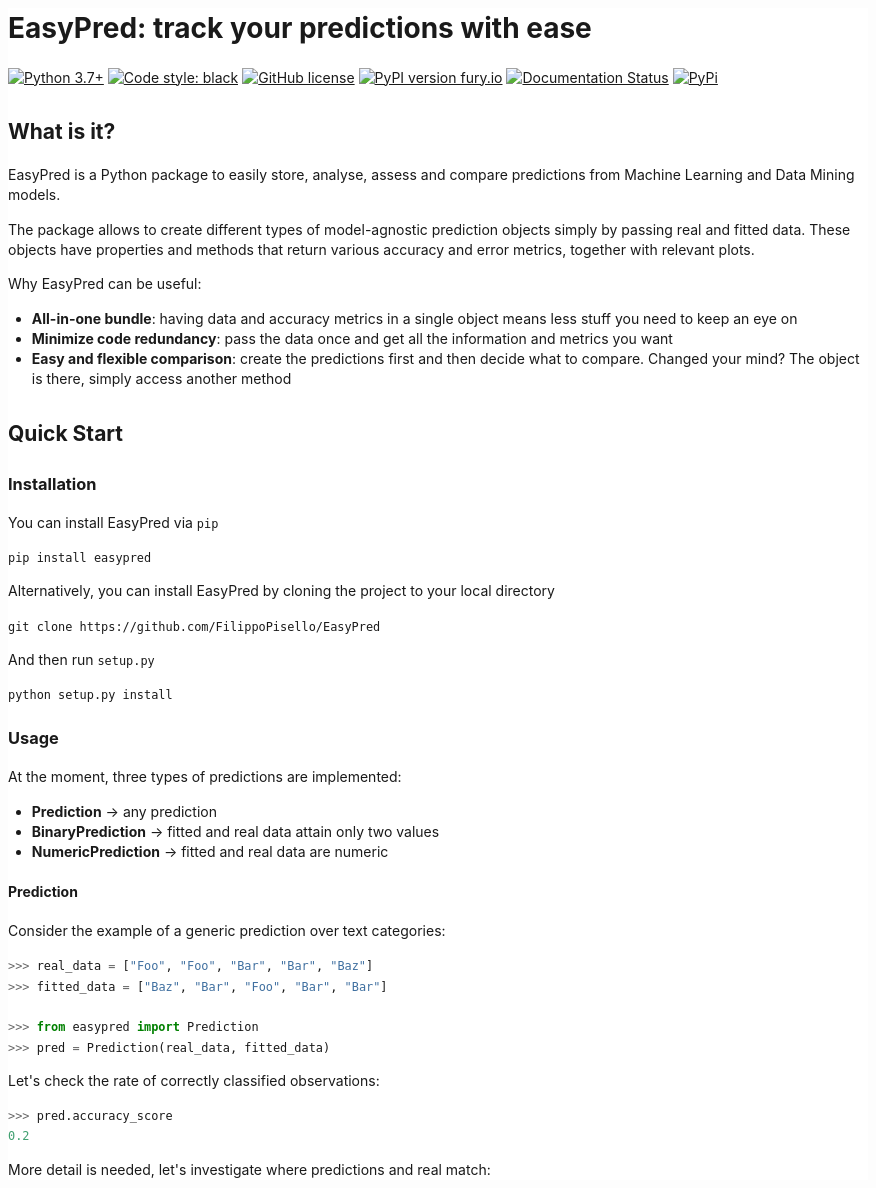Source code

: # EasyPred: track your predictions with ease
[![Python 3.7+](https://img.shields.io/badge/python-3.7+-blue.svg)](https://www.python.org/downloads/release/python-370/)
[![Code style: black](https://img.shields.io/badge/code%20style-black-000000.svg)](https://github.com/psf/black)
[![GitHub license](https://badgen.net/github/license/FilippoPisello/EasyPred)](https://github.com/FilippoPisello/EasyPred/blob/main/LICENSE)
[![PyPI version fury.io](https://badge.fury.io/py/easypred.svg)](https://pypi.org/project/easypred/)
[![Documentation Status](https://readthedocs.org/projects/easypred/badge/?version=latest)](https://easypred.readthedocs.io/en/latest/?badge=latest)
[![PyPi](https://badgen.net/badge/icon/pypi?icon=pypi&label)](https://pypi.org/project/easypred/)
## What is it?
EasyPred is a Python package to easily store, analyse, assess and compare predictions from Machine Learning and Data Mining models.

The package allows to create different types of model-agnostic prediction objects simply by passing real and fitted data. These objects have properties and methods that return various accuracy and error metrics, together with relevant plots.

Why EasyPred can be useful:
- **All-in-one bundle**: having data and accuracy metrics in a single object means less stuff you need to keep an eye on
- **Minimize code redundancy**: pass the data once and get all the information and metrics you want
- **Easy and flexible comparison**: create the predictions first and then decide what to compare. Changed your mind? The object is there, simply access another method

## Quick Start
### Installation
You can install EasyPred via `pip`
```
pip install easypred
```
Alternatively, you can install EasyPred by cloning the project to your local directory
```
git clone https://github.com/FilippoPisello/EasyPred
```
And then run `setup.py`
```
python setup.py install
```
### Usage
At the moment, three types of predictions are implemented:
- **Prediction** -> any prediction
- **BinaryPrediction** -> fitted and real data attain only two values
- **NumericPrediction** -> fitted and real data are numeric

#### Prediction
Consider the example of a generic prediction over text categories:
```python
>>> real_data = ["Foo", "Foo", "Bar", "Bar", "Baz"]
>>> fitted_data = ["Baz", "Bar", "Foo", "Bar", "Bar"]

>>> from easypred import Prediction
>>> pred = Prediction(real_data, fitted_data)
```
Let's check the rate of correctly classified observations:
```python
>>> pred.accuracy_score
0.2
```
More detail is needed, let's investigate where predictions and real match:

--- EXERCISE REQUIREMENTS ---
Report how many lines in this data include the string "package", and nothing else.

--- WRITTEN RESPONSE ---
2